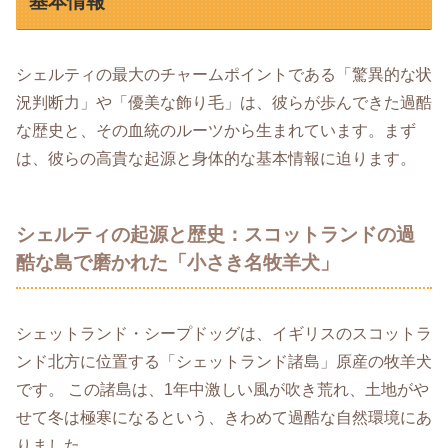
基本情報
シェルティの最大のチャームポイントである「驚異的な状
況判断力」や「優美な飾り毛」は、彼らが歩んできた過酷
な歴史と、その血統のルーツから生まれています。まず
は、彼らの高貴な起源と身体的な基本情報に迫ります。
シェルティの起源と歴史：スコットランドの過
酷な島で磨かれた「小さき名牧羊犬」
シェットランド・シープドッグは、イギリスのスコットラ
ンド北方に位置する「シェットランド諸島」原産の牧羊犬
です。 この諸島は、1年中激しい風が吹き荒れ、土地がや
せて冬は極寒になるという、きわめて過酷な自然環境にあ
りました。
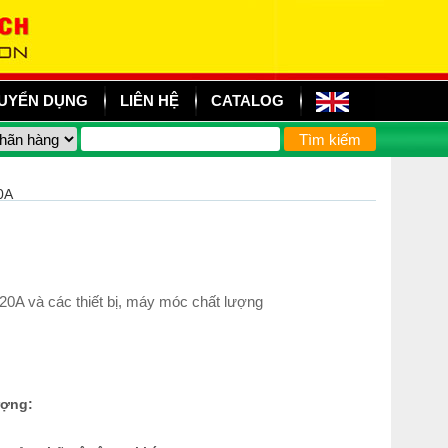
UYỂN DỤNG
LIÊN HỆ
CATALOG
0A
0A và các thiết bị, máy móc chất lượng
ượng:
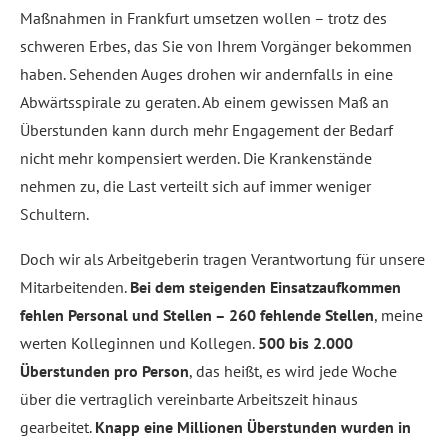
Maßnahmen in Frankfurt umsetzen wollen – trotz des
schweren Erbes, das Sie von Ihrem Vorgänger bekommen
haben. Sehenden Auges drohen wir andernfalls in eine
Abwärtsspirale zu geraten. Ab einem gewissen Maß an
Überstunden kann durch mehr Engagement der Bedarf
nicht mehr kompensiert werden. Die Krankenstände
nehmen zu, die Last verteilt sich auf immer weniger
Schultern.
Doch wir als Arbeitgeberin tragen Verantwortung für unsere
Mitarbeitenden.
Bei dem steigenden Einsatzaufkommen
fehlen Personal und Stellen – 260 fehlende Stellen
, meine
werten Kolleginnen und Kollegen.
500 bis 2.000
Überstunden pro Person
, das heißt, es wird jede Woche
über die vertraglich vereinbarte Arbeitszeit hinaus
gearbeitet.
Knapp eine Millionen Überstunden wurden in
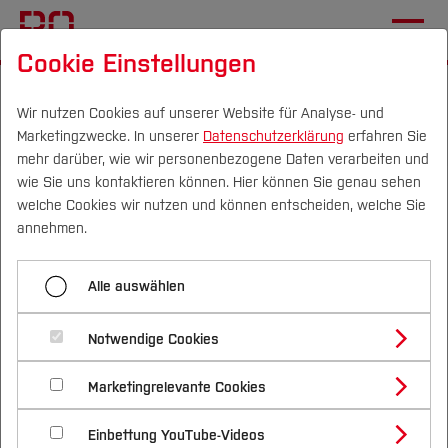
Cookie Einstellungen
Startseite
Fachbereiche
Bau- und Umweltingenieurwesen
Wir nutzen Cookies auf unserer Website für Analyse- und
Marketingzwecke. In unserer
Datenschutzerklärung
erfahren Sie
Fachgebiete und Einrichtungen
mehr darüber, wie wir personenbezogene Daten verarbeiten und
wie Sie uns kontaktieren können. Hier können Sie genau sehen
Institute des Fachbereichs Bau-
Campus
Personen
DE
|
EN
Quicklinks
welche Cookies wir nutzen und können entscheiden, welche Sie
annehmen.
und Umweltingenieurwesen
Studium
Alle auswählen
Institut für Baubetrieb und
Studienangebote
Forschung & Transfer
Bauverfahrenstechnik
Notwendige Cookies
Vor dem Studium
Bachelorstudiengänge
Institut für Bauphysik und Konstruktion
Profil
Nachhaltigkeit
Masterstudiengänge
Marketingrelevante Cookies
Im Studium
Bewerben & Einschreiben
BIM-Institut
Beratung & Förderung
Forschungs- und Transferprofil
Schwerpunkte
Nachhaltigkeit studieren
Bewerbungsportal
International
Nach dem Studium
Studienbüros und Prüfungen
Energiewende Institut
Einbettung YouTube-Videos
Schwerpunkte (FuT)
Förderinformation und Antragsberatung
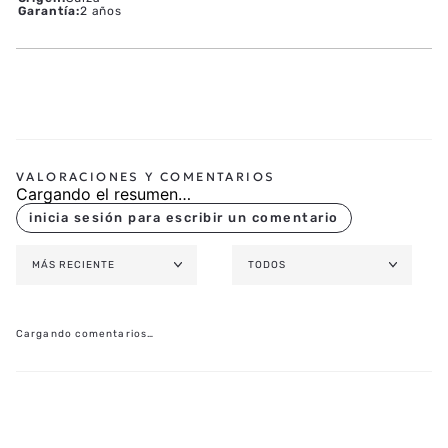
CORREA
Marca Producto
:
TISSOT
Colección
:
Classic Dream
Referencia
:
T158.407.11.031.00
Género
:
Hombre
Peso
:
132 g
Origen
:
Suiza
Garantía
:
2 años
Cargando el resumen…
MÁS RECIENTE
TODOS
Cargando comentarios…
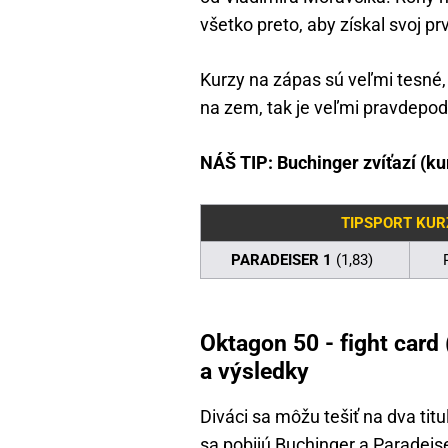
všetko preto, aby získal svoj 
Kurzy na zápas sú veľmi tesné,
na zem, tak je veľmi pravdepod
NÁŠ TIP: Buchinger zvíťazí (ku
TIPSPORT KUR
PARADEISER 1
(1,83)
Oktagon 50 - fight card 
a výsledky
Diváci sa môžu tešiť na dva ti
sa pobijú Buchinger a Paradeise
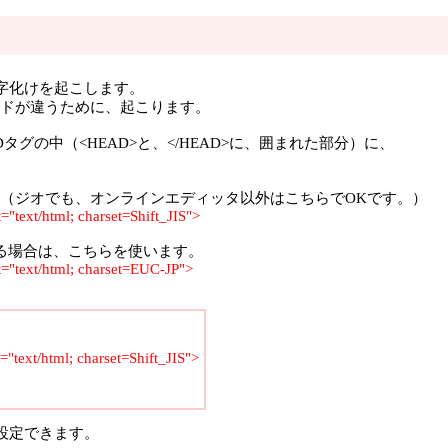
字化けを起こします。
ドが違うために、起こります。
Dタグの中（<HEAD>と、</HEAD>に、囲まれた部分）に、
（ジオでも、オンラインエディッタ以外はこちらでOKです。）
"text/html; charset=Shift_JIS">
場合は、こちらを使います。
="text/html; charset=EUC-JP">
"text/html; charset=Shift_JIS">
設定できます。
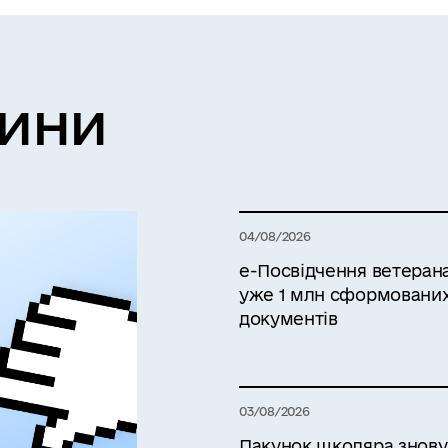
вини
04/08/2026
е-Посвідчення ветерана 
уже 1 млн сформовани
документів
03/08/2026
Пакунок школяра знову в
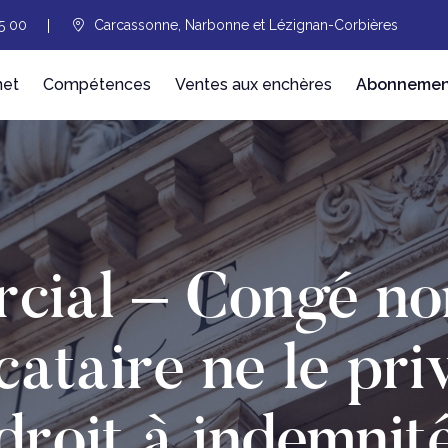
5 00
Carcassonne, Narbonne et Lézignan-Corbières
net
Compétences
Ventes aux enchères
Abonnement
cial – Congé non
cataire ne le pri
droit à indemnit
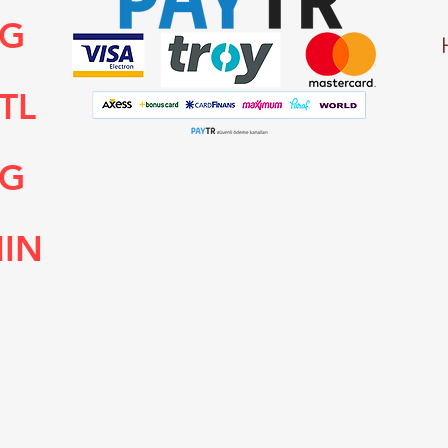
NG
TL
NG
HIN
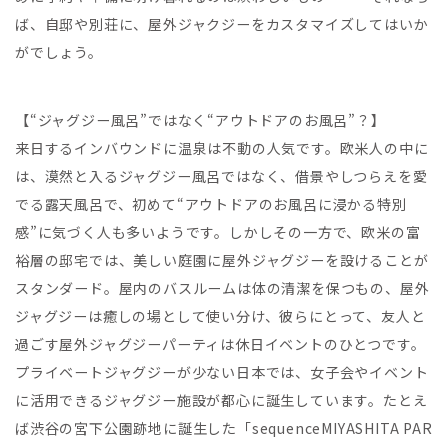
ば、⾃邸や別荘に、屋外ジャクジーをカスタマイズしてはいか
がでしょう。
【“ジャグジー⾵呂”ではなく“アウトドアのお⾵呂”？】
来⽇するインバウンドに温泉は不動の⼈気です。欧⽶⼈の中に
は、漠然と⼊るジャグジー⾵呂ではなく、借景やしつらえを愛
でる露天⾵呂で、初めて“アウトドアのお⾵呂に浸かる特別
感”に気づく⼈も多いようです。しかしその⼀⽅で、欧⽶の富
裕層の邸宅では、美しい庭園に屋外ジャグジーを設けることが
スタンダード。屋内のバスルームは体の清潔を保つもの、屋外
ジャグジーは癒しの場として使い分け、彼らにとって、友⼈と
過ごす屋外ジャグジーパーティは休⽇イベントのひとつです。
プライベートジャグジーが少ない⽇本では、⼥⼦会やイベント
に活⽤できるジャグジー施設が都⼼に誕⽣しています。たとえ
ば渋⾕の宮下公園跡地に誕⽣した「sequenceMIYASHITA PAR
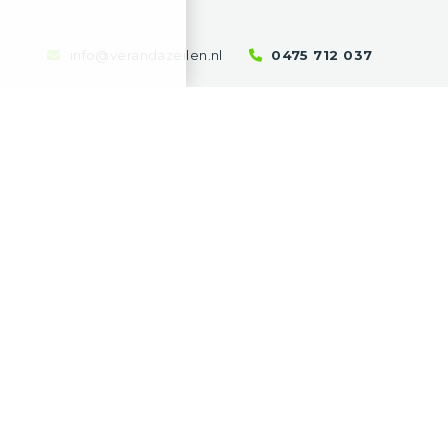
info@verandazeilen.nl
0475 712 037
Openingstijden
Enkel op afspraak
Maandag t/m vrijdag
8.30 - 18.00
website by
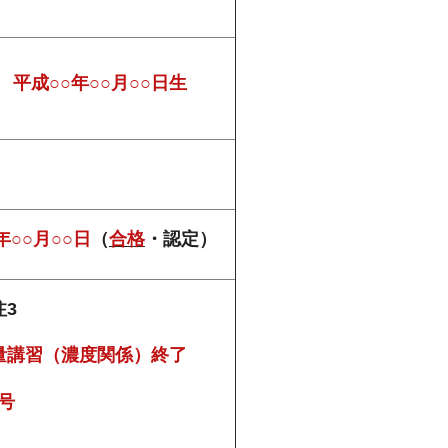
平成○○年○○月○○日生
年○○月○○日
（
合格
・認定）
注
3
量講習（濃度関係）終了
○号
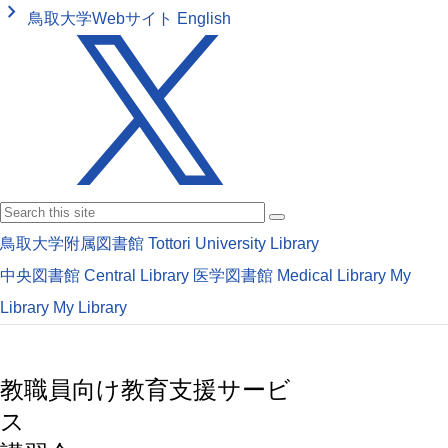
keyboard_arrow_right
鳥取大学Webサイト
English
鳥取大学附属図書館
Tottori University Library
中央図書館
Central Library
医学図書館
Medical Library
My
Library
My Library
教職員向け教育支援サービ
ス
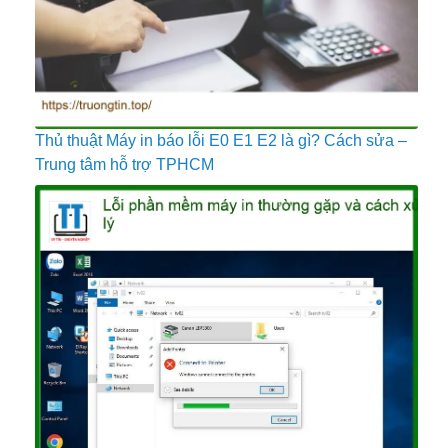
Thủ thuật Máy in báo lỗi E0 E1 E2 là gì? Cách sửa –
Trung tâm hỗ trợ TPHCM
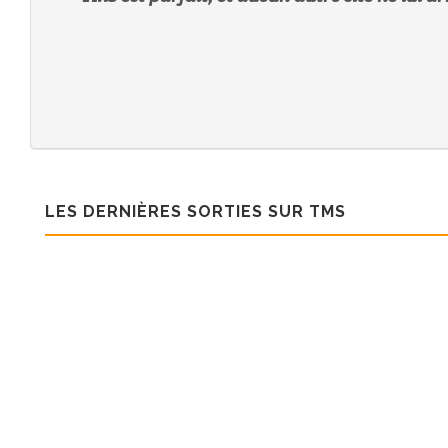
LES DERNIÈRES SORTIES SUR TMS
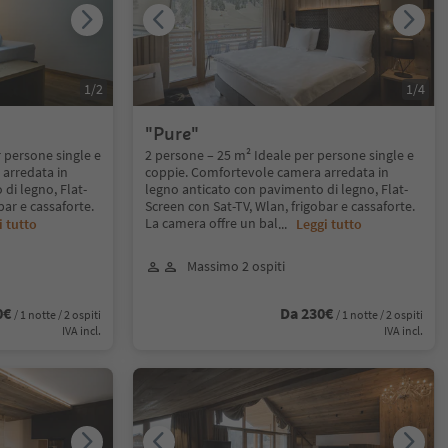
1
/
2
1
/
4
"Pure"
 persone single e
2 persone – 25 m² Ideale per persone single e
arredata in
coppie. Comfortevole camera arredata in
di legno, Flat-
legno anticato con pavimento di legno, Flat-
bar e cassaforte.
Screen con Sat-TV, Wlan, frigobar e cassaforte.
La camera offre un bal
i tutto
...
Leggi tutto
Massimo 2 ospiti
0€
Da 230€
/ 1 notte / 2 ospiti
/ 1 notte / 2 ospiti
IVA incl.
IVA incl.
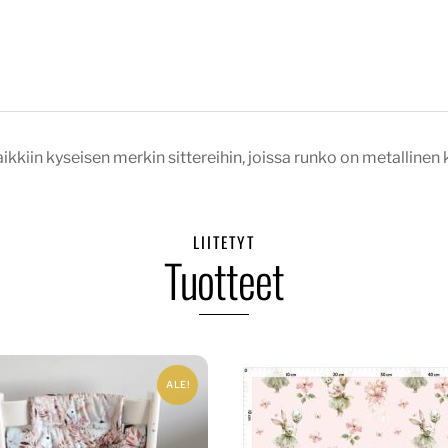
ikkiin kyseisen merkin sittereihin, joissa runko on metallinen k
LIITETYT
Tuotteet
ALE!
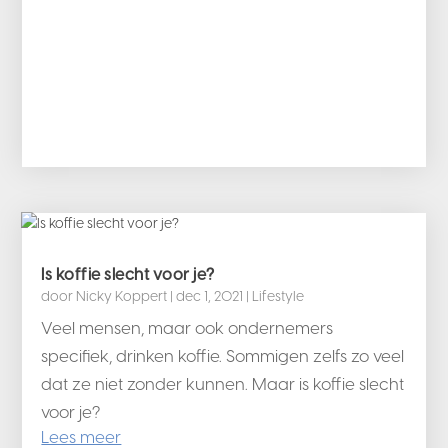
Is koffie slecht voor je?
door
Nicky Koppert
|
dec 1, 2021
|
Lifestyle
Veel mensen, maar ook ondernemers
specifiek, drinken koffie. Sommigen zelfs zo veel
dat ze niet zonder kunnen. Maar is koffie slecht
voor je?
Lees meer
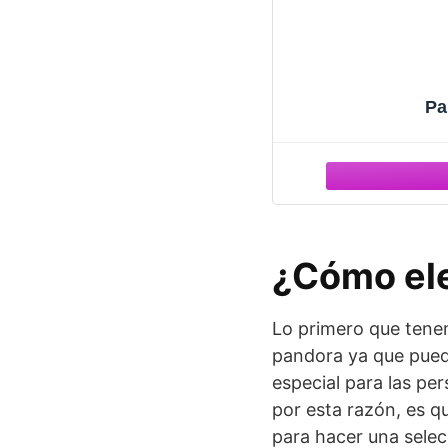
Pa
¿Cómo ele
Lo primero que tenem
pandora ya que puede
especial para las pe
por esta razón, es 
para hacer una selec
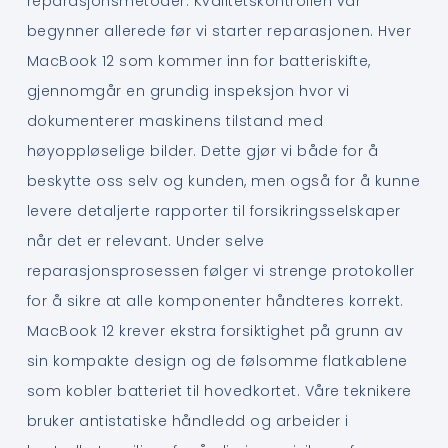
reparasjonsmetoder. Kvalitetskontrollen vår
begynner allerede før vi starter reparasjonen. Hver
MacBook 12 som kommer inn for batteriskifte,
gjennomgår en grundig inspeksjon hvor vi
dokumenterer maskinens tilstand med
høyoppløselige bilder. Dette gjør vi både for å
beskytte oss selv og kunden, men også for å kunne
levere detaljerte rapporter til forsikringsselskaper
når det er relevant. Under selve
reparasjonsprosessen følger vi strenge protokoller
for å sikre at alle komponenter håndteres korrekt.
MacBook 12 krever ekstra forsiktighet på grunn av
sin kompakte design og de følsomme flatkablene
som kobler batteriet til hovedkortet. Våre teknikere
bruker antistatiske håndledd og arbeider i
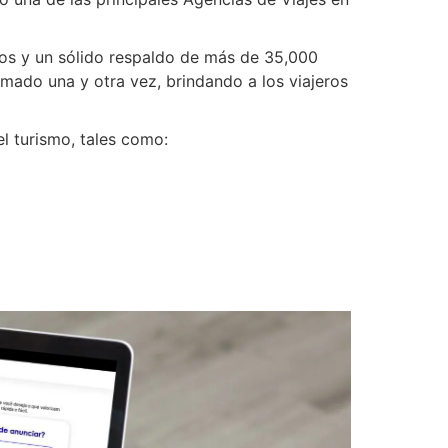
os y un sólido respaldo de más de 35,000
rmado una y otra vez, brindando a los viajeros
l turismo, tales como:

▶ Problem details
Your response should contain each line of the listing in which the word "mehr" occurs.

▶ Result of this exercise
Überstunden kann durch mehr Engagement der Bedarf
nicht mehr kompensiert werden. Die Krankenstände
mehr darüber, wie wir personenbezogene Daten verarbeiten und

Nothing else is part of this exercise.